Extracted records:
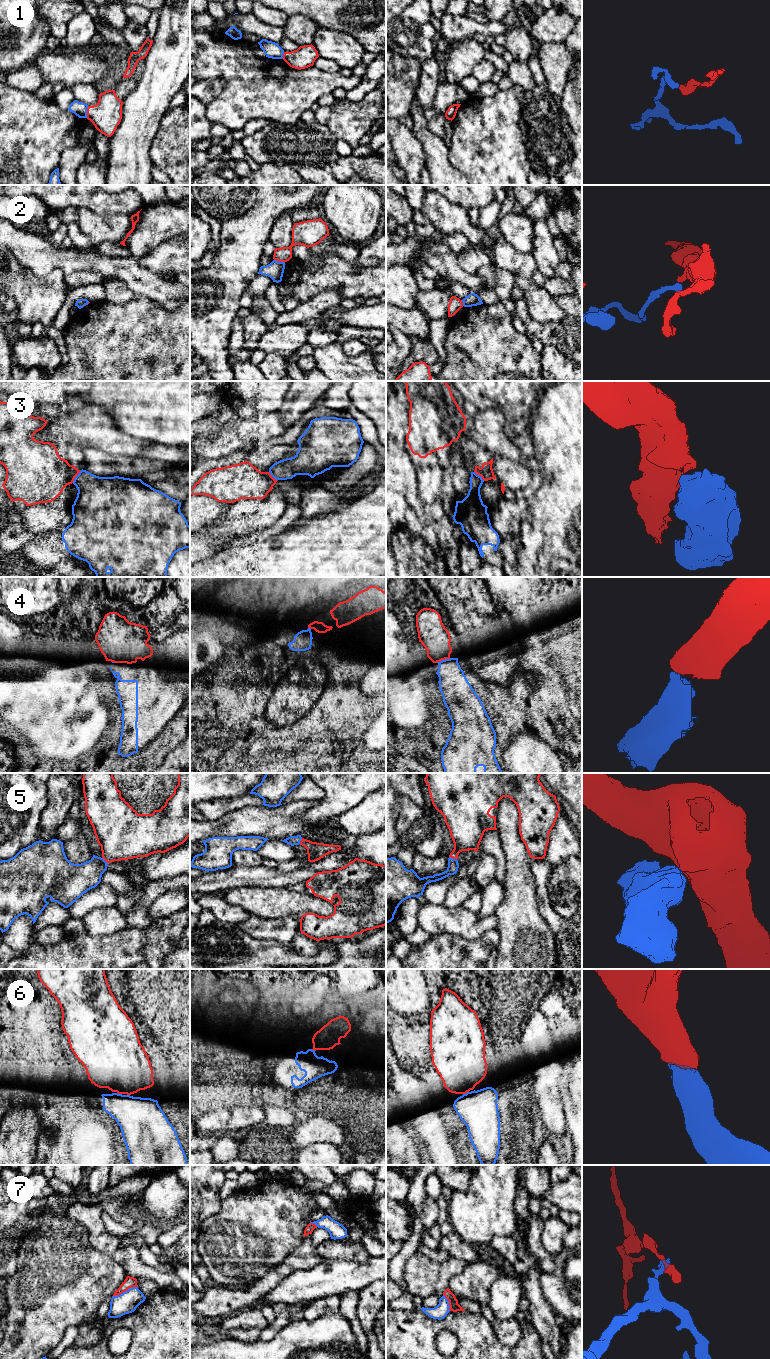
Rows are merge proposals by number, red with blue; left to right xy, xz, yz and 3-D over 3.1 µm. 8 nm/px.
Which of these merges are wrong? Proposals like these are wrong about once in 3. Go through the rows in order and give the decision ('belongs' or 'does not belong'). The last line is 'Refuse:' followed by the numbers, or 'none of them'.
1: does not belong
2: does not belong
3: does not belong
4: belongs
5: belongs
6: belongs
7: does not belong
Refuse: 1, 2, 3, 7

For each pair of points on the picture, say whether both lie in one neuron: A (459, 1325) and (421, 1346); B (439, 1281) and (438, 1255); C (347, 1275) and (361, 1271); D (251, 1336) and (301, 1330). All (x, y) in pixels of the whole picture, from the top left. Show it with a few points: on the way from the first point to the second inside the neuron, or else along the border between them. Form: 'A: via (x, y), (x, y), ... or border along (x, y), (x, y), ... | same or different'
A: via (449, 1325), (440, 1325), (429, 1336) | same
B: border along (418, 1250), (436, 1261), (445, 1261), (450, 1257) | different
C: via (350, 1275), (358, 1274) | same
D: border along (235, 1338), (246, 1341), (258, 1340) | different

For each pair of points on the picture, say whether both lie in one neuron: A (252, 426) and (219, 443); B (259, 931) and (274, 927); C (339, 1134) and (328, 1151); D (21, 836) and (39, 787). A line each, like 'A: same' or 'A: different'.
A: same
B: same
C: different
D: same

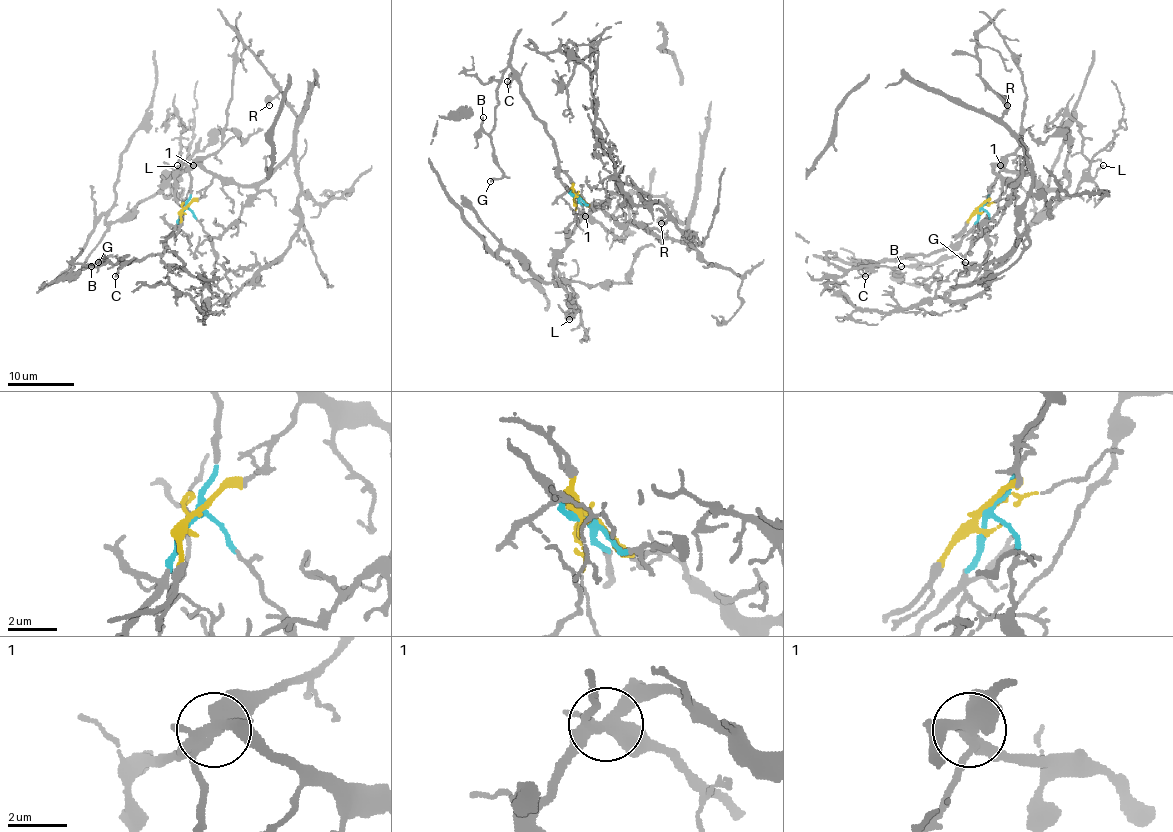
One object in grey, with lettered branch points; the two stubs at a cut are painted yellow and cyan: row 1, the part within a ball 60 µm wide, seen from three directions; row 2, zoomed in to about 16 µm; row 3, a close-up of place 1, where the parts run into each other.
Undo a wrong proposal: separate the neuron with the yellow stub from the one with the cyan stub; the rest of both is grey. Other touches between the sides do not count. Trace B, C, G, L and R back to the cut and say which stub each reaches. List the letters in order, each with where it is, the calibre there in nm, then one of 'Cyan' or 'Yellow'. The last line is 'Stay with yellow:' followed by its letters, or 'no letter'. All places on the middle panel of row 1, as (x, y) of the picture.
B: Place: (483, 117). Thickness 160 nm. Cyan
C: Place: (507, 81). Thickness 140 nm. Cyan
G: Place: (490, 181). Thickness 200 nm. Cyan
L: Place: (569, 319). Thickness 130 nm. Yellow
R: Place: (661, 223). Thickness 480 nm. Yellow
Stay with yellow: L, R

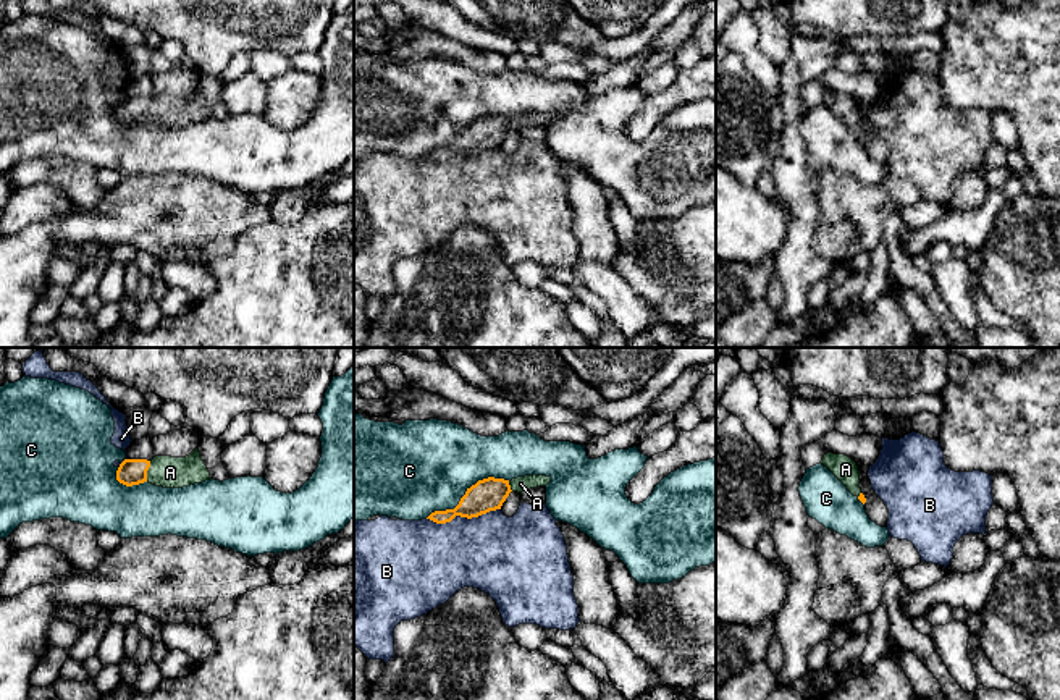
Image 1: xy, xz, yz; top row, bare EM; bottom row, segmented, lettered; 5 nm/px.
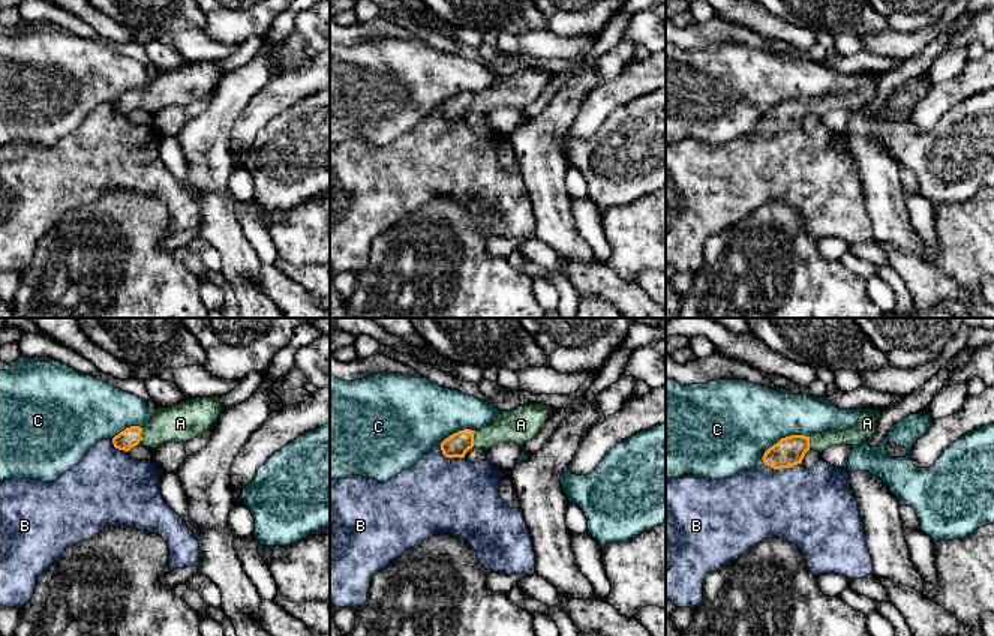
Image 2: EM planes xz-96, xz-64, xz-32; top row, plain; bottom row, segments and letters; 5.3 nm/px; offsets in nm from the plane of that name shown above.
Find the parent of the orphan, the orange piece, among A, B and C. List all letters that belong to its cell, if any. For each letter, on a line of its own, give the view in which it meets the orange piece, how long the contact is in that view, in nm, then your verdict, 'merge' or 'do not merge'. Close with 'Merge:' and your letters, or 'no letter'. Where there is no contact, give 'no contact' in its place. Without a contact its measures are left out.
A: meets orange in xy; contact 110 nm long; merge
B: meets orange in xz; contact 380 nm long; do not merge
C: meets orange in xz; contact 460 nm long; do not merge
Merge: A

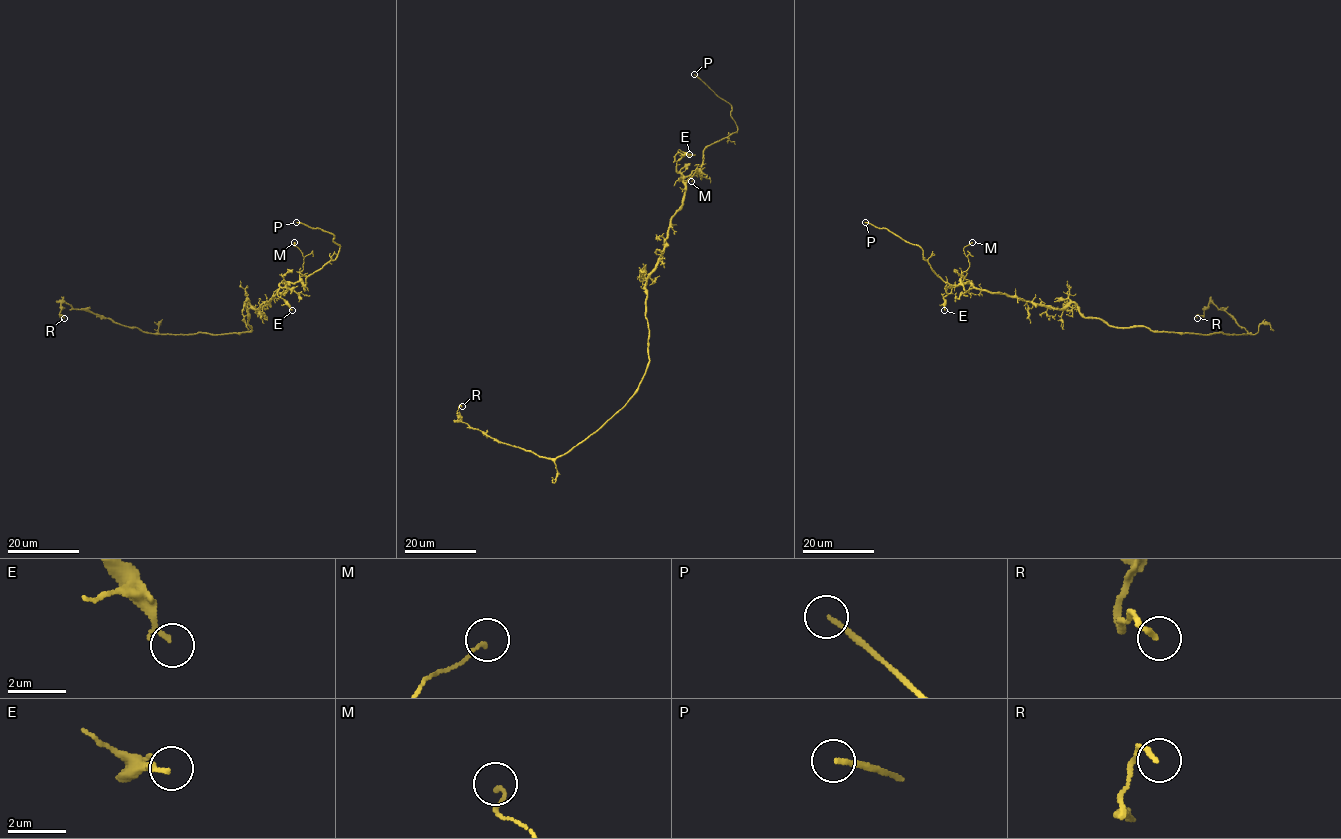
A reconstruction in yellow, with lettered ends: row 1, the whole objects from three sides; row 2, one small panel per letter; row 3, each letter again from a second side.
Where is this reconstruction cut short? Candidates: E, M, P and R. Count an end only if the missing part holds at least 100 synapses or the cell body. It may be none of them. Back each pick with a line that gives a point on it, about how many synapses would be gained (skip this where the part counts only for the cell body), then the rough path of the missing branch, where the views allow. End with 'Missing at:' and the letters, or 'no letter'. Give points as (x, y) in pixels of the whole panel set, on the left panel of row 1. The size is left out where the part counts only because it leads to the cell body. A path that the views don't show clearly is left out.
P: place (296, 222); course (296, 222), (279, 218), (254, 190), (232, 177)
Missing at: P

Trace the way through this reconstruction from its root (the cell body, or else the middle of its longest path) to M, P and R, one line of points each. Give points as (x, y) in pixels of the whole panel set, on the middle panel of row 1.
M: (646, 310), (647, 277), (681, 205), (684, 179), (697, 170), (701, 178), (696, 173), (691, 181)
P: (646, 310), (647, 277), (681, 205), (684, 179), (701, 166), (705, 148), (737, 131), (731, 106), (694, 74)
R: (646, 310), (648, 363), (637, 392), (563, 455), (542, 457), (499, 443), (461, 422), (457, 410), (462, 406)

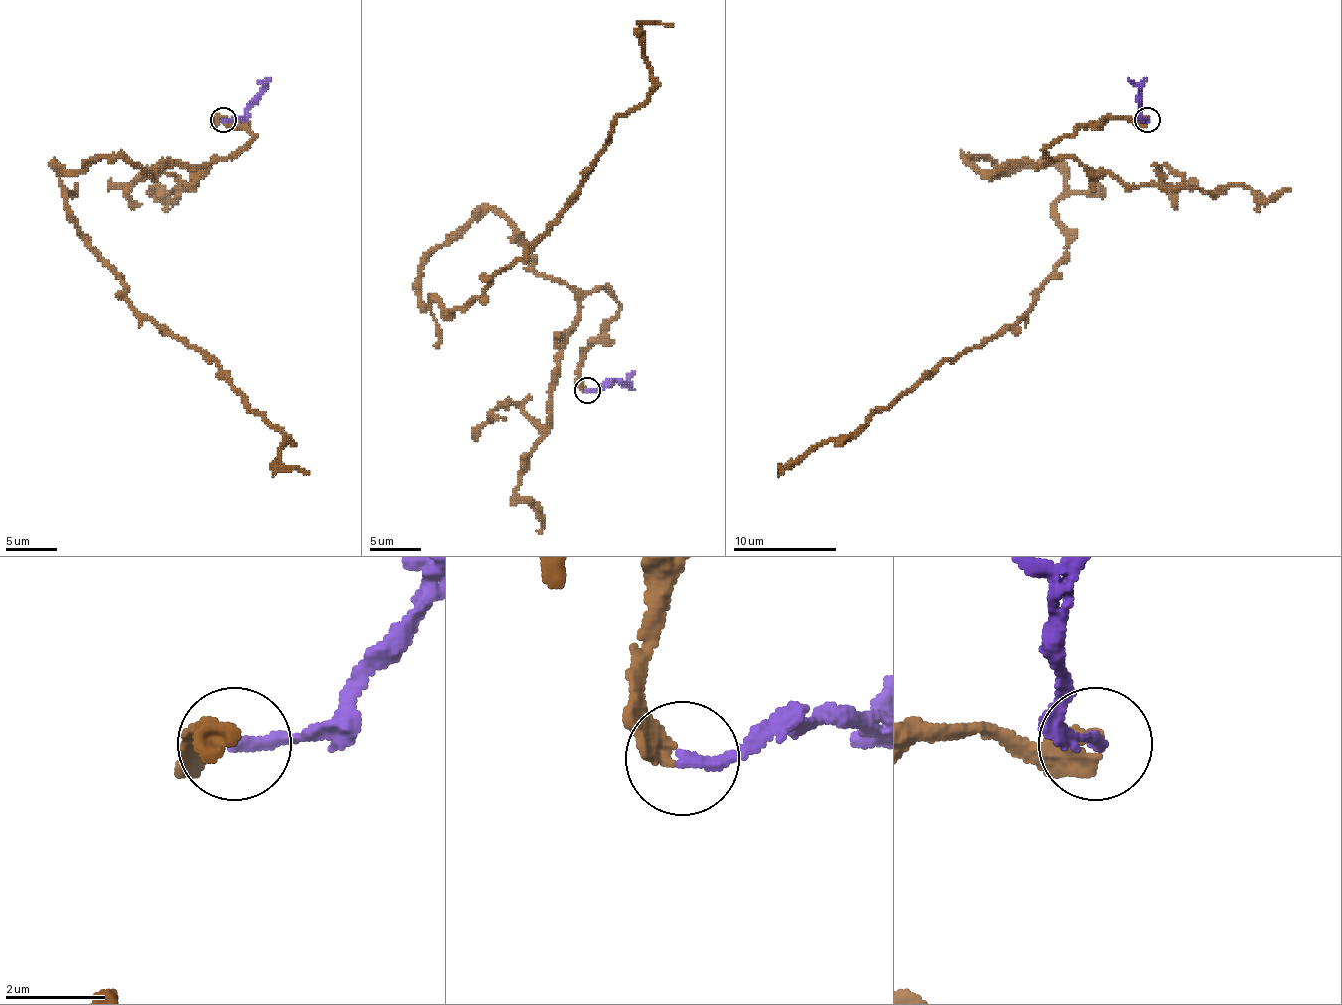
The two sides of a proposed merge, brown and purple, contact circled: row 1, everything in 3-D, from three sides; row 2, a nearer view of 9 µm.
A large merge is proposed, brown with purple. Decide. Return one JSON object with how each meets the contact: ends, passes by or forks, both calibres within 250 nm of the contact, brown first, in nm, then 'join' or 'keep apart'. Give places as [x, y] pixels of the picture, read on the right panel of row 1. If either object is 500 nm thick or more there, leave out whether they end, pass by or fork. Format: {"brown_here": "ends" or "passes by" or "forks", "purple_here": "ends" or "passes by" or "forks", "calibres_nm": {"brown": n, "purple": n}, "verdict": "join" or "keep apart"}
{"brown_here": "ends", "purple_here": "ends", "calibres_nm": {"brown": 320, "purple": 260}, "verdict": "join"}

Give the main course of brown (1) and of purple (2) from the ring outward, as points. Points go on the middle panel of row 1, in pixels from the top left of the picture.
1: (585, 389), (603, 289), (490, 209), (421, 271), (462, 309), (521, 258), (673, 26)
2: (588, 389), (626, 381), (634, 371)

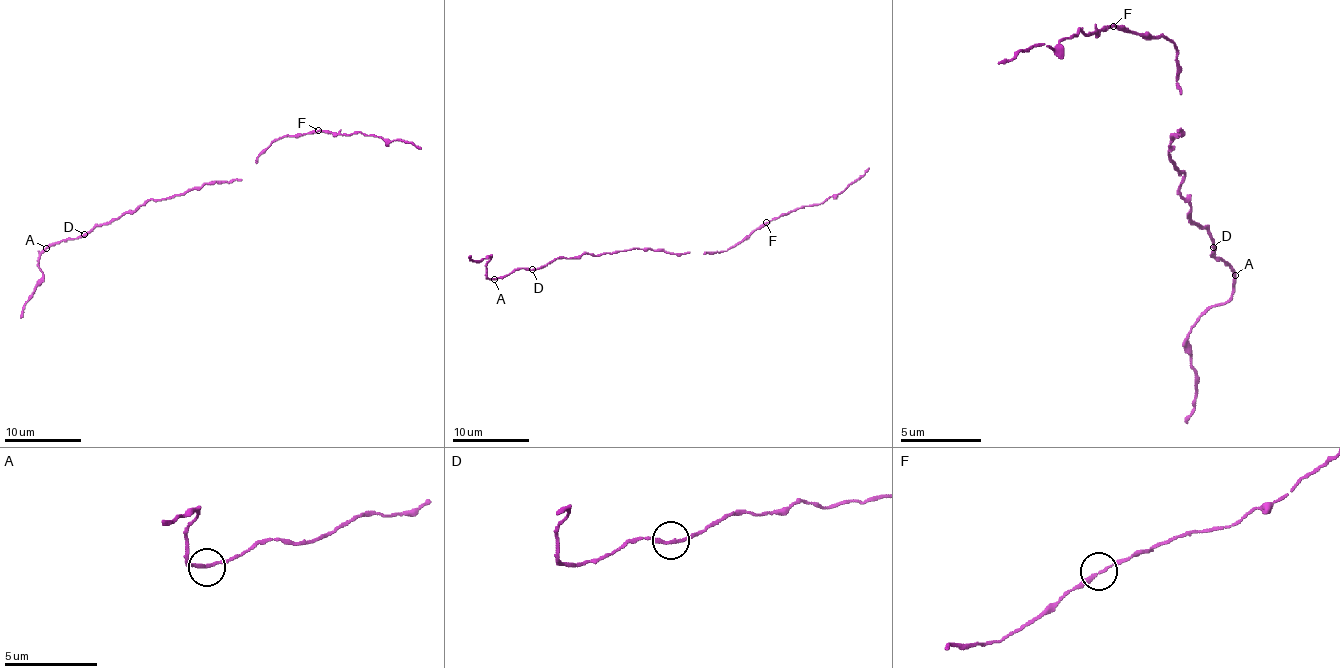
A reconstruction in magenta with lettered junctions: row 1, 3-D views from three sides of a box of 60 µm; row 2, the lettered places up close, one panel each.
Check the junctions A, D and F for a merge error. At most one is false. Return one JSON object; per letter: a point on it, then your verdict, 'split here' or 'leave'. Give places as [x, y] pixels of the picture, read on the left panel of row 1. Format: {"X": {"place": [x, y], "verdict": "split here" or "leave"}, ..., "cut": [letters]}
{"A": {"place": [46, 248], "verdict": "leave"}, "D": {"place": [84, 234], "verdict": "leave"}, "F": {"place": [318, 130], "verdict": "leave"}, "cut": []}

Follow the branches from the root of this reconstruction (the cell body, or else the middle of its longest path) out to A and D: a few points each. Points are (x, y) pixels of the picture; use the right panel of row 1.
A: (1171, 148), (1171, 161), (1184, 173), (1179, 193), (1192, 205), (1188, 213), (1212, 238), (1212, 254), (1236, 274)
D: (1171, 148), (1171, 161), (1179, 173), (1184, 173), (1179, 193), (1192, 205), (1188, 213), (1212, 238), (1212, 246)

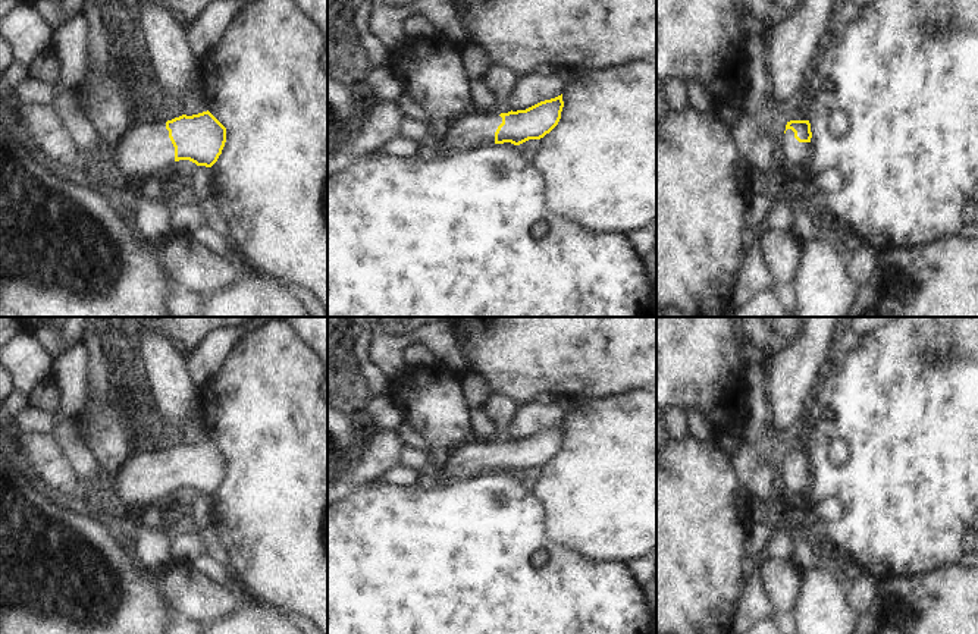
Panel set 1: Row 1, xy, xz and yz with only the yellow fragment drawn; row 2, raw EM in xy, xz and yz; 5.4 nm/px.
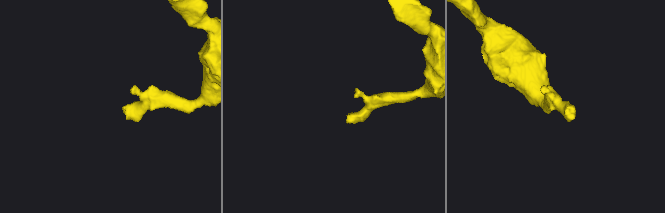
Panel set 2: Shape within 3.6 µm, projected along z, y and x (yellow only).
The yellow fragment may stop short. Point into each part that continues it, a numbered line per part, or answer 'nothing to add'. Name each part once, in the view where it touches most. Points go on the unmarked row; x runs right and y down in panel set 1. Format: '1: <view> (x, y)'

Aim of the exercise:
Only the lines above starting with the line with "A reconstruction in yellow, with" and going on through the line with "The two sides" belong in the answer; repeat them exactly, minus any picture.

Task result:
A reconstruction in yellow, with lettered ends: row 1, the whole objects from three sides; row 2, one small panel per letter; row 3, each letter again from a second side.
Where is this reconstruction cut short? Candidates: E, M, P and R. Count an end only if the missing part holds at least 100 synapses or the cell body. It may be none of them. Back each pick with a line that gives a point on it, about how many synapses would be gained (skip this where the part counts only for the cell body), then the rough path of the missing branch, where the views allow. End with 'Missing at:' and the letters, or 'no letter'. Give points as (x, y) in pixels of the whole panel set, on the left panel of row 1. The size is left out where the part counts only because it leads to the cell body. A path that the views don't show clearly is left out.
P: place (296, 222); course (296, 222), (279, 218), (254, 190), (232, 177)
Missing at: P

Trace the way through this reconstruction from its root (the cell body, or else the middle of its longest path) to M, P and R, one line of points each. Give points as (x, y) in pixels of the whole panel set, on the middle panel of row 1.
M: (646, 310), (647, 277), (681, 205), (684, 179), (697, 170), (701, 178), (696, 173), (691, 181)
P: (646, 310), (647, 277), (681, 205), (684, 179), (701, 166), (705, 148), (737, 131), (731, 106), (694, 74)
R: (646, 310), (648, 363), (637, 392), (563, 455), (542, 457), (499, 443), (461, 422), (457, 410), (462, 406)

The two sides of a proposed merge, brown and purple, contact circled: row 1, everything in 3-D, from three sides; row 2, a nearer view of 9 µm.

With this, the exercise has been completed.